The Year of the Cat.
Al Stewart in white suit.
Cyclical, eternal and in sync with nature. No “dominion over the land and seas” as in Western theocracy (in an ironic twist, outside my window, the work crew keeps digging, plowing, flattening and paving the sidewalks – one after another, from water to power, cable to phone companies – one dead-end street, multi-crew, stretching on for months).
People just want to rest, renew and reinvigorate.
Eat the fruit and replant the seed.
Eat the fruit, and remember those who planted the seed.
Greet the young and remember the old.
In letting go, one is free to receive the first visitor on New Year.
I could always tell who was going to be our first visitor while growing up in Vietnam.
Great Uncle, in bow tie.
(It would be an equivalence of man in black during New Year Eve’s party).

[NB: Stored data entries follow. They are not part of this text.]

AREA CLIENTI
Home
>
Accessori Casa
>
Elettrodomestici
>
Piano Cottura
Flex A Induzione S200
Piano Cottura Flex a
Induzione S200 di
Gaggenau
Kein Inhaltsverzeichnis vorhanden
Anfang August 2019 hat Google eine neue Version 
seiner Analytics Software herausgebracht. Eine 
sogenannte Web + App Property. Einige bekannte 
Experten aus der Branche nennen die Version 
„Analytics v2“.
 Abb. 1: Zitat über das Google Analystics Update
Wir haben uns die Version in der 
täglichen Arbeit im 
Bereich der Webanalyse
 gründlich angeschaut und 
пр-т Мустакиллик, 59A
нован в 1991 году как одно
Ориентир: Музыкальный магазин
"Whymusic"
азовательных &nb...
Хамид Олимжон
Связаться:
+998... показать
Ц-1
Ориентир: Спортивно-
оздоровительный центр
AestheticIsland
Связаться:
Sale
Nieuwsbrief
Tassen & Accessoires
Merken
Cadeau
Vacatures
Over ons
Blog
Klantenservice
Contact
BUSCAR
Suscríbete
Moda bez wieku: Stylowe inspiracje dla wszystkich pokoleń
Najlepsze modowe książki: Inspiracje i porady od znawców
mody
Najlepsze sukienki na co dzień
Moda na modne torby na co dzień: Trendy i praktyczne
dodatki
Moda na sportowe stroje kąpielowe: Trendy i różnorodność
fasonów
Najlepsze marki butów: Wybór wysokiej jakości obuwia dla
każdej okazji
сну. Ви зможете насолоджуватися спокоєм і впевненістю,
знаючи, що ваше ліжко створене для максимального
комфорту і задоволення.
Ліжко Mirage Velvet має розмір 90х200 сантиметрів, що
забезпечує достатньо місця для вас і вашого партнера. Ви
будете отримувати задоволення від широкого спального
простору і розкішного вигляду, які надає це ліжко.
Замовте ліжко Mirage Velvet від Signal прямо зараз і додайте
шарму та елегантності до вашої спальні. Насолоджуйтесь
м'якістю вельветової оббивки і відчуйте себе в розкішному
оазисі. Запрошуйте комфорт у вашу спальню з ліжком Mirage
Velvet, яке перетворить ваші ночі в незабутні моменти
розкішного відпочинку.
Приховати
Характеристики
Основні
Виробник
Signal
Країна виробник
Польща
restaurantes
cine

The bouquet, the basket of fruit and a bowl of brisket, all symbolize abundance from nature . This was during a pre-supermarket era i.e. fresh, not frozen.
Lunar New Year presents a different perspective.

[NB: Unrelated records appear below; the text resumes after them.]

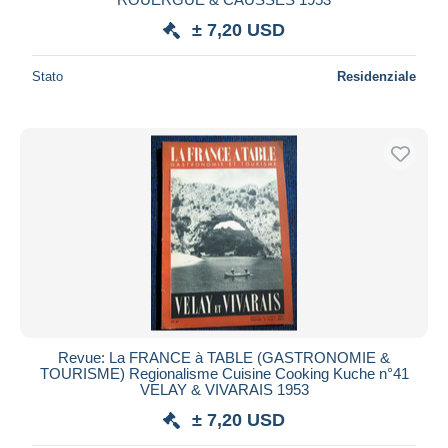
± 7,20 USD
Stato
Residenziale
Revue: La FRANCE à TABLE (GASTRONOMIE &
TOURISME) Regionalisme Cuisine Cooking Kuche n°41
VELAY & VIVARAIS 1953
± 7,20 USD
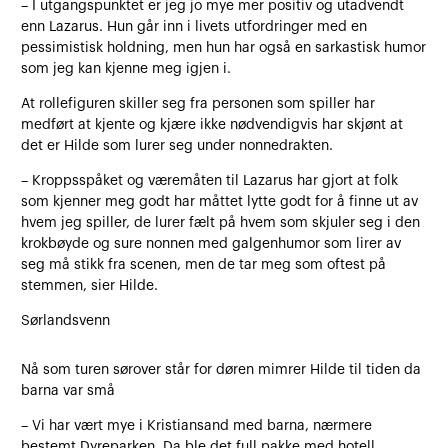
– I utgangspunktet er jeg jo mye mer positiv og utadvendt
enn Lazarus. Hun går inn i livets utfordringer med en
pessimistisk holdning, men hun har også en sarkastisk humor
som jeg kan kjenne meg igjen i.
At rollefiguren skiller seg fra personen som spiller har
medført at kjente og kjære ikke nødvendigvis har skjønt at
det er Hilde som lurer seg under nonnedrakten.
– Kroppsspåket og væremåten til Lazarus har gjort at folk
som kjenner meg godt har måttet lytte godt for å finne ut av
hvem jeg spiller, de lurer fælt på hvem som skjuler seg i den
krokbøyde og sure nonnen med galgenhumor som lirer av
seg må stikk fra scenen, men de tar meg som oftest på
stemmen, sier Hilde.
Sørlandsvenn
Nå som turen sørover står for døren mimrer Hilde til tiden da
barna var små
– Vi har vært mye i Kristiansand med barna, nærmere
bestemt Dyreparken. Da ble det full pakke med hotell,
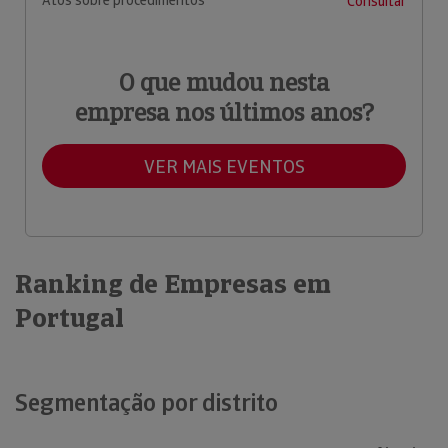
Atos sobre procedimentos
Consultar
O que mudou nesta
empresa nos últimos anos?
VER MAIS EVENTOS
Ranking de Empresas em
Portugal
Segmentação por distrito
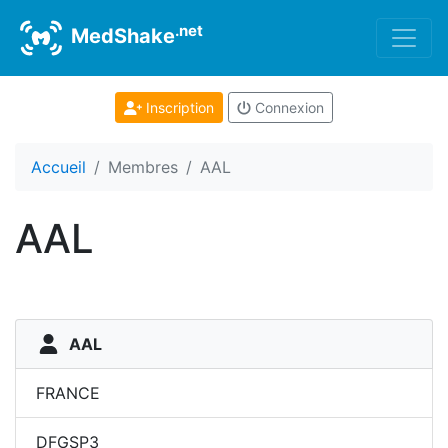
.net
MedShake
Inscription
Connexion
Accueil
Membres
AAL
AAL
AAL
FRANCE
DFGSP3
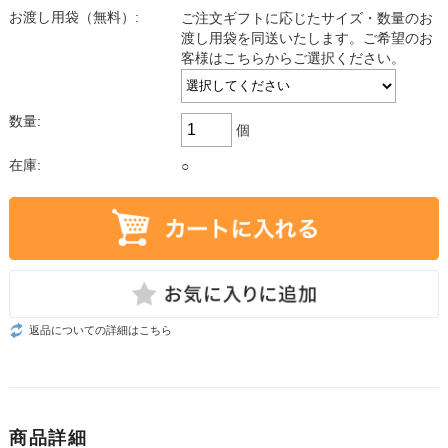
お渡し用袋（無料）:
ご注文ギフトに応じたサイズ・数量のお
渡し用袋を同送いたします。ご希望のお
客様はこちらからご選択ください。
数量:
個
在庫:
○
返品についての詳細はこちら
商品詳細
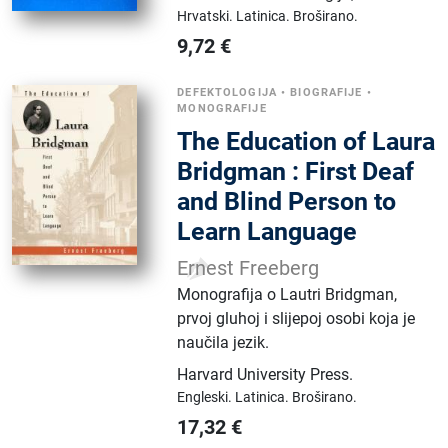
Hrvatski.
Latinica.
Broširano.
9,72
€
DEFEKTOLOGIJA
•
BIOGRAFIJE
•
MONOGRAFIJE
The Education of Laura
Bridgman : First Deaf
and Blind Person to
Learn Language
Ernest Freeberg
Monografija o Lautri Bridgman,
prvoj gluhoj i slijepoj osobi koja je
naučila jezik.
Harvard University Press
.
Engleski.
Latinica.
Broširano.
17,32
€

I remember a movie joke line “the only restaurant opens over Christmas is Chinese“.
And perhaps the opposite is also true: the only establishment that is open in Vietnam during Tet is Circle K. (backpacker’s alley).

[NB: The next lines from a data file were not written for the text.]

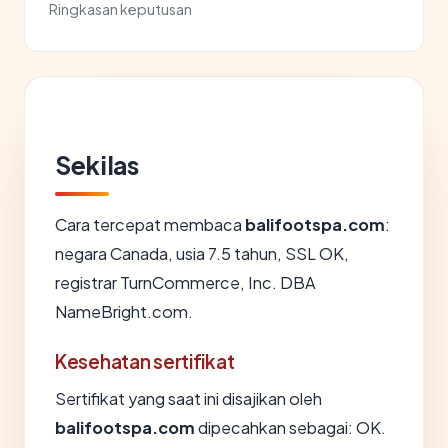
Ringkasan keputusan
Sekilas
Cara tercepat membaca
balifootspa.com
:
negara Canada, usia 7.5 tahun, SSL OK,
registrar TurnCommerce, Inc. DBA
NameBright.com.
Kesehatan sertifikat
Sertifikat yang saat ini disajikan oleh
balifootspa.com
dipecahkan sebagai: OK.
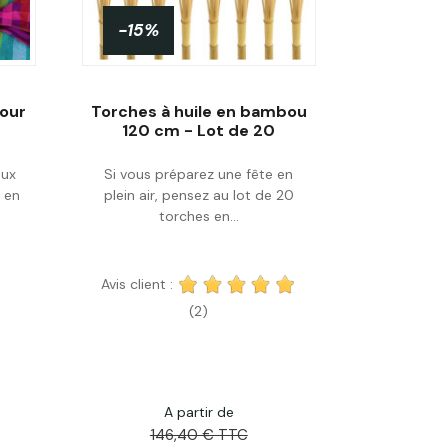
-15%
pour
Torches à huile en bambou
120 cm - Lot de 20
eux
Si vous préparez une fête en
Acheter
 en
plein air, pensez au lot de 20
torches en...
Avis client :
(2)
A partir de
146,40 € TTC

I miss the firecrackers. They replace them with fireworks now.
But the scent and sound of firecrackers truly marked the changing of the “animal” (from Tiger to Cat). New Year Day saw various shades of pink and red firecracker’ s ash on rich man’s lawn.
Everyone yearns for the new: new clothes, new money and new coat of paint. The ancestral altar also got buffed up. My late parents used to pen some poems right after midnight.
If they had Web 2.0 back then, they probably would have gone on Facebook and “status” it. People forgive and forget. Life is hard enough with war, separation and loss.
For three days, food is taken for granted.
Sit back, relax, and enjoy. Let’s hear it! 10-9-8…count down. No, there is no such clear-cut.
Just a crack here and a pop there, and before you realize it, New Year has arrived . It dropped a ton of optimism in a hurry, like an overtime UPS man running late. Growing up in war-time and in poverty is like doing exercise: you have to do it every day to make it work for you (you learn to look at yourself and others not by the amount of possession, but by the richness of one’s relationships).
New Year in Vietnam is a time for communal self-renewal. Everybody yearns for the new, for a better tomorrow. For now, Al Stewart’s the Year of the Cat will do just fine, since it was a top hit back then. Every twelve years, it becomes relevant all over again.